José Luis Elías Ávalos (born 8 December 1954) is a Peruvian lawyer and politician. He was a congressman of the Republic on two occasions during the parliamentary period 2000–2001 and the parliamentary period 2011–2016. He is set to return to Congress after a five-year absence in 2021.

== Biography ==
He was born in Ica, Peru, on 8 December 1954, the son of Luis Abraham Elías Ghezzi and Hilda Graciela Ávalos Valdez. His brother Miguel Ángel Elías Ávalos was also a Congressman for Ica.

He completed his primary and secondary studies in his city of Lima graduating from the College of Our Lady of Guadalupe.

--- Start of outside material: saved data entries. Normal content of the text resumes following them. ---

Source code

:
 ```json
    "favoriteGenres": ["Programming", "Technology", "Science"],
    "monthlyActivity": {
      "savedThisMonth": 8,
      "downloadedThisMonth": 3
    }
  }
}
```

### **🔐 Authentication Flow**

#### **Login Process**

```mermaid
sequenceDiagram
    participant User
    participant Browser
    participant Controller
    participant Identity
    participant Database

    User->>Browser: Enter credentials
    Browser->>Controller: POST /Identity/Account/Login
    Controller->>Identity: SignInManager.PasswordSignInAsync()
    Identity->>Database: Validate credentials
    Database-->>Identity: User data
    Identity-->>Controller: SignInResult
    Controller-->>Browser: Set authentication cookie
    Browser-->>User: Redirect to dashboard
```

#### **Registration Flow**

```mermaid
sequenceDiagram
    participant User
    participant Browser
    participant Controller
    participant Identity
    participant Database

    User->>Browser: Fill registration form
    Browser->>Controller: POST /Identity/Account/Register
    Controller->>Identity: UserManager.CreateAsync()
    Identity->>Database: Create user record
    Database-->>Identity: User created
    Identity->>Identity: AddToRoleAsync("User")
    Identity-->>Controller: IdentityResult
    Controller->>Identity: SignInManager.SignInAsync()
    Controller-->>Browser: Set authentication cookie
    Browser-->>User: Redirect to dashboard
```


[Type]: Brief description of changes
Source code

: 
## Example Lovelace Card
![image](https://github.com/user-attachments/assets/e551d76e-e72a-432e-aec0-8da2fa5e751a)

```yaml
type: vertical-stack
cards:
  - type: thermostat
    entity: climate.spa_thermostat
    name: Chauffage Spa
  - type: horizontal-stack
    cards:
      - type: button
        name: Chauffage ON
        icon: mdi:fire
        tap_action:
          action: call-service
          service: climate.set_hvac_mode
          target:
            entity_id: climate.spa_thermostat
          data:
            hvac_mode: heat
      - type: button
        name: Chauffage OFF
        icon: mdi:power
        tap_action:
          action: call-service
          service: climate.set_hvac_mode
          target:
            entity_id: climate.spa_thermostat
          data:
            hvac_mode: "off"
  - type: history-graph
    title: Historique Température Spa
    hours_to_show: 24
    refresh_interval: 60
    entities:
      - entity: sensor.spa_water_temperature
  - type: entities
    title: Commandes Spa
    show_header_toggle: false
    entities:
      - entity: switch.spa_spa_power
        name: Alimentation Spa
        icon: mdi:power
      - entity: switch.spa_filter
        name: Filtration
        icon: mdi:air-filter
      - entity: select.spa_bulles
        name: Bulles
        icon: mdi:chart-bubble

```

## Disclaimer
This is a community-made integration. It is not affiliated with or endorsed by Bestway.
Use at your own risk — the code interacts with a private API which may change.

Between 1976 and 1983 he studied law at the Federico Villarreal National University in Lima. Since 2002 he was a director of the San Juan Bautista Private University. Likewise, he is indicated as owners of large tracts of land in the department of Ica, acquired during his tenure as a Fujimorista congressman.

==Sporting career==
Ávalos competed in the men's 100 metres at the 1980 Summer Olympics.

== Political career ==
His first political participation occurred in the 1995 elections when he was a candidate for Congress under the Fujimorist Cambio 90-New Majority without obtaining representation.

In the 2000 elections, he was elected Congressman by the "Agrupación Independiente Avancemos" for the parliamentary period 2000–2005. However, after being elected, he formed the group of defectors who resigned from his party and went over to Peru 2000 (Fujimorism).

After the fall of the Fujimori dictatorship, his parliamentary position was reduced until 2001 when new presidential elections were called.

In the 2001 elections, he tried to be reelected as a candidate for the department of Ica of the "People’s Solution" alliance made up of former members of Fujimori, however he did not obtain representation.

In the 2011 elections, he again ran for Congress under Force 2011 and was elected Congressman for Ica for the 2011-2016 parliamentary term. During his second term as a congressman, he participated in the formulation of 146 bills, of which 30 were approved as law of the republic.

Finally, he participated in the 2018 regional elections as Go on Country candidate for the regional governorship of Ica without obtaining the election. He seeks his re-election as a congressman for Ica in the 2021 general elections for the Podemos Peru party, in which he was elected for the 2021–2026 term.